3 sex abuse lawsuits against Elmo actor dismissed
Three sex abuse lawsuits against the man who once voiced "Sesame Street's" Elmo character have been dismissed by a federal appeals court.
The 2nd Circuit U.S.
Court of Appeals made its ruling April 2 in the case of puppeteer Kevin
Clash, who resigned from his job after allegations first surfaced in
November 2012. The ruling agrees with a lower court's decision that the
accusers waited too long to file their suits.
The appellate court's
decision on the three New York lawsuits does not cover a separate
lawsuit, filed in Pennsylvania last year, by Clash's first public
accuser. No resolution of the Pennsylvania case has been announced.
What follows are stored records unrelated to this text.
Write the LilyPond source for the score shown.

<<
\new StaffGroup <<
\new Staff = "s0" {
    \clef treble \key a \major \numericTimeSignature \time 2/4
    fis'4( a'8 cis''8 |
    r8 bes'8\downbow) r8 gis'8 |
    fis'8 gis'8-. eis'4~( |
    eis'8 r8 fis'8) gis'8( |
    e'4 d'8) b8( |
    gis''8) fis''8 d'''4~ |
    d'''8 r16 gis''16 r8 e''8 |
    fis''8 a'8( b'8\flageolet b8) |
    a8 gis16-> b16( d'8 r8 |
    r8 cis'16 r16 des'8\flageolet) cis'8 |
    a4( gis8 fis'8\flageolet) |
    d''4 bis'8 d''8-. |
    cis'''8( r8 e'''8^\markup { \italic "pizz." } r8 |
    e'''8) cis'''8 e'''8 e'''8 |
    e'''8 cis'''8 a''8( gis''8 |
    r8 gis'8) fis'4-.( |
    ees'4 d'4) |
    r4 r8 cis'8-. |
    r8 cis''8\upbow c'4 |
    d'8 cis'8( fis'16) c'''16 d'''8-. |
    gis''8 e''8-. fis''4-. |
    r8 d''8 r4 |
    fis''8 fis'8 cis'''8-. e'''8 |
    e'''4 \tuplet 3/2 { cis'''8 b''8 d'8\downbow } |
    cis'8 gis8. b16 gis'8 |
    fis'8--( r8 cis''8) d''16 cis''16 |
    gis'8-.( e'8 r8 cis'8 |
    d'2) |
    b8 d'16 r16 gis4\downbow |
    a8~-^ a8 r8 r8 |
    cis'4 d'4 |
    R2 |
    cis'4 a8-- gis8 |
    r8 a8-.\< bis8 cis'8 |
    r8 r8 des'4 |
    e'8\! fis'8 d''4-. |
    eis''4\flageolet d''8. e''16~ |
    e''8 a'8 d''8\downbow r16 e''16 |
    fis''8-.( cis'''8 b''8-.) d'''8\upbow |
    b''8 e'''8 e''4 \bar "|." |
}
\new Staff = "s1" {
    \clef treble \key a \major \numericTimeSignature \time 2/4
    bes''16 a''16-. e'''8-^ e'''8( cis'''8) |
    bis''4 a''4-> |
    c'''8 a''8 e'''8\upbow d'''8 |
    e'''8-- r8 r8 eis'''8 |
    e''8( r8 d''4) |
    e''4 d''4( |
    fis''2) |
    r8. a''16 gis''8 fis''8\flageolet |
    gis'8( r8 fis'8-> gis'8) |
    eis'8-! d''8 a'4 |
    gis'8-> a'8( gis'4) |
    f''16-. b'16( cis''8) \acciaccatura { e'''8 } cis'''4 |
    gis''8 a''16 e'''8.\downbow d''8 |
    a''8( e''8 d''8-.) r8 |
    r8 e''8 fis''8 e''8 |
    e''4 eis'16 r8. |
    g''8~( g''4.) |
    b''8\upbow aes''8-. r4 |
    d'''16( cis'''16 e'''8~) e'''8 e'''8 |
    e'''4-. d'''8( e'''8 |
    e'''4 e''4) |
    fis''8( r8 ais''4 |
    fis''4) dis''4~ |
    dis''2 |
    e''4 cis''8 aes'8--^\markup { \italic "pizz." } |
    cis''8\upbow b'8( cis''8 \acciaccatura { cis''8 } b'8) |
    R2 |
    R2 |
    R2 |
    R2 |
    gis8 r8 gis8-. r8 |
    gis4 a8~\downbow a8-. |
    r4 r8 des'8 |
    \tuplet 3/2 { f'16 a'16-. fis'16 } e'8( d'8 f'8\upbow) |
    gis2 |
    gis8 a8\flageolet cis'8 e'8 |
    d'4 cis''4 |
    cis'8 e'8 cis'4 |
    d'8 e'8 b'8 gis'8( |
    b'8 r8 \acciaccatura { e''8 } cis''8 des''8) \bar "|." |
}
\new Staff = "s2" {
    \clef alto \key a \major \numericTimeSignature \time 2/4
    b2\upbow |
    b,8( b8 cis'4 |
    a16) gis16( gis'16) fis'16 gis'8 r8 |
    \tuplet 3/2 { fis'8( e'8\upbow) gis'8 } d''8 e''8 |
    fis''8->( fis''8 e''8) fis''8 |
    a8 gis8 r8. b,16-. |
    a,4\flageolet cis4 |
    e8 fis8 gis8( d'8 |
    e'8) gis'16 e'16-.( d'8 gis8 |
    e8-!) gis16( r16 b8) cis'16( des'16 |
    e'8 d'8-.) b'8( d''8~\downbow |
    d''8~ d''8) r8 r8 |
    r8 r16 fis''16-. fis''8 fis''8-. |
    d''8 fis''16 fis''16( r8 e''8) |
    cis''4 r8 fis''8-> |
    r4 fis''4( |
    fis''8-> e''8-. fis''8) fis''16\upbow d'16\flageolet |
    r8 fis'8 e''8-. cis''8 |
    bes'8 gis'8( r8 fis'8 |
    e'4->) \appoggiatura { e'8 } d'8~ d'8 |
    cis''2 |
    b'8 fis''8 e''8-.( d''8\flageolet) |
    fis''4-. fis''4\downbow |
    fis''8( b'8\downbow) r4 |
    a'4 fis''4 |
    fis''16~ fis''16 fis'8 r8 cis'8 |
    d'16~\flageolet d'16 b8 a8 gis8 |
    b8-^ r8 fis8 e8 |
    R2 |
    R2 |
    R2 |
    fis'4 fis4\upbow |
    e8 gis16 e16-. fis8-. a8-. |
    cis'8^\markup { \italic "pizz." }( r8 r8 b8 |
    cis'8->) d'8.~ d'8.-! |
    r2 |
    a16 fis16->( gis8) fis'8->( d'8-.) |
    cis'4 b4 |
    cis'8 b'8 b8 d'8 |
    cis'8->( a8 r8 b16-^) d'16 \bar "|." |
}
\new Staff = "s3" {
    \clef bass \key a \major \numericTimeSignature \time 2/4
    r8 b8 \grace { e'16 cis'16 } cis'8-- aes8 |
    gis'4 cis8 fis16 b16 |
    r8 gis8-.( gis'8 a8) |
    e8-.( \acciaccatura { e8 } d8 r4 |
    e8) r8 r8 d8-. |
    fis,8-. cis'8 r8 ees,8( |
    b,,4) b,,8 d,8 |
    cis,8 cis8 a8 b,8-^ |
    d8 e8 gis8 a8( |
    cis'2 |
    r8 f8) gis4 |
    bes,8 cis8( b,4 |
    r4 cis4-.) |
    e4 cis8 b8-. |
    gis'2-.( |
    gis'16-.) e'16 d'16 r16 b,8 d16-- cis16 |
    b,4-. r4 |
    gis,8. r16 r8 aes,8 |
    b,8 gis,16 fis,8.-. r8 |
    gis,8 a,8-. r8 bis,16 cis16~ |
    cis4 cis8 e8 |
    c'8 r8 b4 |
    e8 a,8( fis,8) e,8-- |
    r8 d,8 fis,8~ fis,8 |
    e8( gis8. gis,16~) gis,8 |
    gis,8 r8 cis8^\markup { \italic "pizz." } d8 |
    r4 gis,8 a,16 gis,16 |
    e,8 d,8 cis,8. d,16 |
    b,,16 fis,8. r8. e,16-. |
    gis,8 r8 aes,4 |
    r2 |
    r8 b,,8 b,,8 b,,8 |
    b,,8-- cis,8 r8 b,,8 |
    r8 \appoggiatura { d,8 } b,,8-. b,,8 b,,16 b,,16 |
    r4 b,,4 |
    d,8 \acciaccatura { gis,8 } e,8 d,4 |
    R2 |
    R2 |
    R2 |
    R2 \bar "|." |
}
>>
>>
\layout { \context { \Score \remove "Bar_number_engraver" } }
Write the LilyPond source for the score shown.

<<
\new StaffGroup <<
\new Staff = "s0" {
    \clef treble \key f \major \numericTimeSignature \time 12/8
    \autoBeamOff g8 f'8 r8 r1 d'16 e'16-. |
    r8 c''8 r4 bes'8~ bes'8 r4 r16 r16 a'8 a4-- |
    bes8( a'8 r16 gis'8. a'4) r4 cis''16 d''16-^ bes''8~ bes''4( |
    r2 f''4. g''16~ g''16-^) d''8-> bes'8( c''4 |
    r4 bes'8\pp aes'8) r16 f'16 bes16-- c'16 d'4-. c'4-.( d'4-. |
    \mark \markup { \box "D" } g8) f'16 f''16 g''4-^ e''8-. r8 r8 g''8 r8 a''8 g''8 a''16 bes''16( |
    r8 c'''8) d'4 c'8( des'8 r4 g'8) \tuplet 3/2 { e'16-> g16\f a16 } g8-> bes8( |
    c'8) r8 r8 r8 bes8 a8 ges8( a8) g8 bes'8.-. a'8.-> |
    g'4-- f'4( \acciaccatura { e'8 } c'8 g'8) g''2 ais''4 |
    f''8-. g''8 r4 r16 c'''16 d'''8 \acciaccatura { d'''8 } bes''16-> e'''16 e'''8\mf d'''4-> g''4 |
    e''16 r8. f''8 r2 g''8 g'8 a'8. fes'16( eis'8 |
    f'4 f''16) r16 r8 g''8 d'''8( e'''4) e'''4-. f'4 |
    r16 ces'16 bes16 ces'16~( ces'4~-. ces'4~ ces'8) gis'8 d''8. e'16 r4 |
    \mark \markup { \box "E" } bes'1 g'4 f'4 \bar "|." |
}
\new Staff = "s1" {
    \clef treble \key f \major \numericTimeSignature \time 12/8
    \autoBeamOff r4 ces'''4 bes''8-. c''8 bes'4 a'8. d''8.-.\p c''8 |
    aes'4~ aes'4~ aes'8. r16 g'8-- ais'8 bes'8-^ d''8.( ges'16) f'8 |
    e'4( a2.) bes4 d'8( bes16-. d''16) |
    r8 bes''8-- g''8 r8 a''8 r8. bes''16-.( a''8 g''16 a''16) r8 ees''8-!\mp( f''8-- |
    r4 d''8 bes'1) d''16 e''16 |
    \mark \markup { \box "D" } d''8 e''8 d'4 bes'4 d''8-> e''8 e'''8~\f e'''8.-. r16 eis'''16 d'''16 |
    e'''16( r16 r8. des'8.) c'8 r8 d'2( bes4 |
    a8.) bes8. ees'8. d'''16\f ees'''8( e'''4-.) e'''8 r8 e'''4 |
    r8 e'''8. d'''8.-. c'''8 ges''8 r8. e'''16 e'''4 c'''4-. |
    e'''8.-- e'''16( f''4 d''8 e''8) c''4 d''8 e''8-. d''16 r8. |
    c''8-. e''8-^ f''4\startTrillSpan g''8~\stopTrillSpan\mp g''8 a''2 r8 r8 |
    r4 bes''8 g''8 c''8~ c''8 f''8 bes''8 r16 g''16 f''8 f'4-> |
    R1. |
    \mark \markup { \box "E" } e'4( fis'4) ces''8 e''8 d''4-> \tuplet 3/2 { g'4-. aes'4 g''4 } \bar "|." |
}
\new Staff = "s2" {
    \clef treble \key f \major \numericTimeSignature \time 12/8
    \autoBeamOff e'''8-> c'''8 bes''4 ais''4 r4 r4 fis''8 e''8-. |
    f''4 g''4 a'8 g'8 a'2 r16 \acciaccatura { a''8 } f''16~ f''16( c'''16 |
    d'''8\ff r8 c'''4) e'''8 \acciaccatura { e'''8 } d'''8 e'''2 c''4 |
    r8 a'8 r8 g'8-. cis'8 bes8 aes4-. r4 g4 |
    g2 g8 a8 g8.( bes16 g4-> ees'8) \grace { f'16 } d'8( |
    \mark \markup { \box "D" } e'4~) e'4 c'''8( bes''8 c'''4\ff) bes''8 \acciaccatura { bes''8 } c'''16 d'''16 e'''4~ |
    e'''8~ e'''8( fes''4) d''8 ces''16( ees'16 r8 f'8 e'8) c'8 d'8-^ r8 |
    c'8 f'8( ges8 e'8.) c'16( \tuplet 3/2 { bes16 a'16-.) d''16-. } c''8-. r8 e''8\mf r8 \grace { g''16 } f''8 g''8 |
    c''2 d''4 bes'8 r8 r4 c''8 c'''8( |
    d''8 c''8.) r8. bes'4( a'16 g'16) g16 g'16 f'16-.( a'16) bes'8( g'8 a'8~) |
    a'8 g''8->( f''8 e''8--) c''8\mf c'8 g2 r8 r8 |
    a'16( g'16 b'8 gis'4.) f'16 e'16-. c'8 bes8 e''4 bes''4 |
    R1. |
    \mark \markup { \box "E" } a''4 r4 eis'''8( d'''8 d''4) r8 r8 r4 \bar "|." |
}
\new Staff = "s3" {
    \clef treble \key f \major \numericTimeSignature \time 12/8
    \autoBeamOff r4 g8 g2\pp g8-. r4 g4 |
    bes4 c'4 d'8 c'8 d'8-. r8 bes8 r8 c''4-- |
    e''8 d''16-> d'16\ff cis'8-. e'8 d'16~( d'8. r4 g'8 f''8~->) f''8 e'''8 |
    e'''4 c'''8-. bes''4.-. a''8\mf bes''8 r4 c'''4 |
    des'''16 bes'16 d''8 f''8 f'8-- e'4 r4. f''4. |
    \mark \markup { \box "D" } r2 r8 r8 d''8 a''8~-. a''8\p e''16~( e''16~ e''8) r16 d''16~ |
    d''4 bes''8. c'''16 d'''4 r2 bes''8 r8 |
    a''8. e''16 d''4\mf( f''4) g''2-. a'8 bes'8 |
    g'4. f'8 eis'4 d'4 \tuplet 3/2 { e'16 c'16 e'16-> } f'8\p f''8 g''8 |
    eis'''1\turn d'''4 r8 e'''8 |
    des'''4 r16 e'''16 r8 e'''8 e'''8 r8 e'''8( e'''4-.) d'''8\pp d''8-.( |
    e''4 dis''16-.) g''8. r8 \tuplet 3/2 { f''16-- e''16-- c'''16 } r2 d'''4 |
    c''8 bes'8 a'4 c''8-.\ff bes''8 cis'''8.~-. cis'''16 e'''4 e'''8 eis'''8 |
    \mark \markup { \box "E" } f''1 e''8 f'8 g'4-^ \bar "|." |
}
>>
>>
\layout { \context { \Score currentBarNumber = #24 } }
CNN's attempt to contact Clash's attorney for comment Thursday wasn't immediately successful.
A district judge had
dismissed the New York suits last July, ruling that the statute of
limitations -- which requires a filing within six years of the alleged
crime or three years after the plaintiffs turned 18 -- had run out.
The plaintiffs -- all
adult men who said they were courted and seduced by Clash when they were
underage teenagers -- appealed, arguing the six-year rule should have
applied from 2012. That, they contended, was the year they realized
they'd been harmed.
The appellate court ruled
that the lower court properly dismissed the suits "given that the
plaintiffs' complaints failed to provide any reason why the plaintiffs
were unable to discover their injuries prior to 2012."
Clash provided the
high-pitched voice of the iconic furry red Elmo from 1984 until 2012,
when Sheldon Stephens became the first to publicly claim that he had a
sexual relationship with Clash as a teen.
Stephens called it an
"adult consensual relationship" in November 2012, but filed the
Pennsylvania lawsuit in March 2013 alleging Clash threw a crystal meth
sex party for him in 2004, when he was 16. Stephens' attorney was not
immediately available for comment Thursday.
Clash acknowledged a
relationship between "two consenting adults" when Stephens' story
initially emerged, but he said it otherwise was a "false and defamatory
allegation."
"I am a gay man," Clash,
53, said in a statement in November 2012. "I have never been ashamed of
this or tried to hide it, but felt it was a personal and private
matter."
That month, Clash issued
a written statement saying: "I am resigning from Sesame Workshop with a
very heavy heart. I have loved every day of my 28 years working for
this exceptional organization. Personal matters have diverted attention
away from the important work Sesame Street is doing and I cannot allow
it to go on any longer. I am deeply sorry to be leaving and am looking
forward to resolving these personal matters privately."
Sesame Workshop is the nonprofit educational organization behind "Sesame Street."